I wrote in one of my recent posts about my journey to motherhood. And how, when you are literally "gifted" your children through adoption the phrase "children are a gift from God" takes on a whole new meaning! The love is sweeter because of the painful road we took to get to them and I wouldn't trade that journey for anything in the world!
Vanessa
http://southerninmyheart.blogspot.com
I absolutely love being a mom and feel extremely blessed to be able to stay home with them...time is so precious. It's hard for me to believe that my daughter is 12 and could possibly be gone in 6 years...it hard to imagine not having your kids live with you! I often go back and look at their baby books to recall all the memories of when they were babies/toddlers...a blur of a few years!

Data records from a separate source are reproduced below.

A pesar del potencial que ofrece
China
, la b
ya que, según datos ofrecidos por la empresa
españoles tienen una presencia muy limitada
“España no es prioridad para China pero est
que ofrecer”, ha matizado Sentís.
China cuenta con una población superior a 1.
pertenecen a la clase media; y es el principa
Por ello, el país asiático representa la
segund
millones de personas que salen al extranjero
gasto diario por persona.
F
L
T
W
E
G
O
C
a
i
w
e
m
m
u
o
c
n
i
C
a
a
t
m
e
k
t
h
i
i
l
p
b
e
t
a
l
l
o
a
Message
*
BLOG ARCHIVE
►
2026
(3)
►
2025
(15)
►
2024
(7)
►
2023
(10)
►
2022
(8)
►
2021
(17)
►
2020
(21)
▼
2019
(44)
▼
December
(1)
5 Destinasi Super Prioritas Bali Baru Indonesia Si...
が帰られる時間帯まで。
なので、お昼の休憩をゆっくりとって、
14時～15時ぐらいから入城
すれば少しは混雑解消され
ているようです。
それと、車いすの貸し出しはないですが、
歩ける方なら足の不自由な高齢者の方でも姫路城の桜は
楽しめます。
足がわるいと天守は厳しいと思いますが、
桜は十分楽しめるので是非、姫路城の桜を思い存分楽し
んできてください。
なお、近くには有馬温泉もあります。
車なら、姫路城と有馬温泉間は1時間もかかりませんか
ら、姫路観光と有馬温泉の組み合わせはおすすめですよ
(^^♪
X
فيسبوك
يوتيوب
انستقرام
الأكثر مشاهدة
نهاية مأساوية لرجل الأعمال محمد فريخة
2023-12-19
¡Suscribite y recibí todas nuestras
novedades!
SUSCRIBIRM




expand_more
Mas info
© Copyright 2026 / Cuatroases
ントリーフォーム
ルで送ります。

She is such a joy...with a bold love for Jesus that even ministers to me at times! She's quirky at times (and it's funny Amy, because my husband "gets" her quirkiness too...they have this saying "I get you") At this moment, I do feel that the emotional aspect of parenting is alot more tiring than when they were little. It seeems that was much more physically exhausting! But...wouldn't trade it for anything. I am intentionally trying to take in every moment...good and bad because time doesn't stand still! Thanks for a beautiful post!
I don't know, girlie, I think that purdy girl looks an awful lot like her momma too! My middle child (Nathan) got none of my DNA. My husband hogged it all. I know he's mine because I carried him. Otherwise, I might've wondered. :-) He's nothing like me, yet somehow he ended up a momma's boy. You just never know what you're gonna get, do you?
Oh girl...I could sure talk to you. I don't know the greater mystery: my kids or myself. I love my babies something fierce. I am serious about being their mama and I want to do it well. But on any given day I am in tears asking God why he gave such precious kids to such an ill-suited mama. I think it's the being needed part. I'm just no good at it. Being a mama is the best, hardest thing in my life...the thing that keeps me desperate, daily, for the work of the Spirit.
Oh I thought I'd ace motherhood, that it would all come so easily because I always loved children, but to actually MOTHER someone through all the tides of their life is the most difficult and amazing role I will ever have. Thank you for sharing such a heart-felt post about your own experience.
Oh How I understand this post.... motherhood it's a complicated road. my oldest daughter is a splitting image and personality of her father too..... i turn to him when i'm completely confused. their humor is identical too.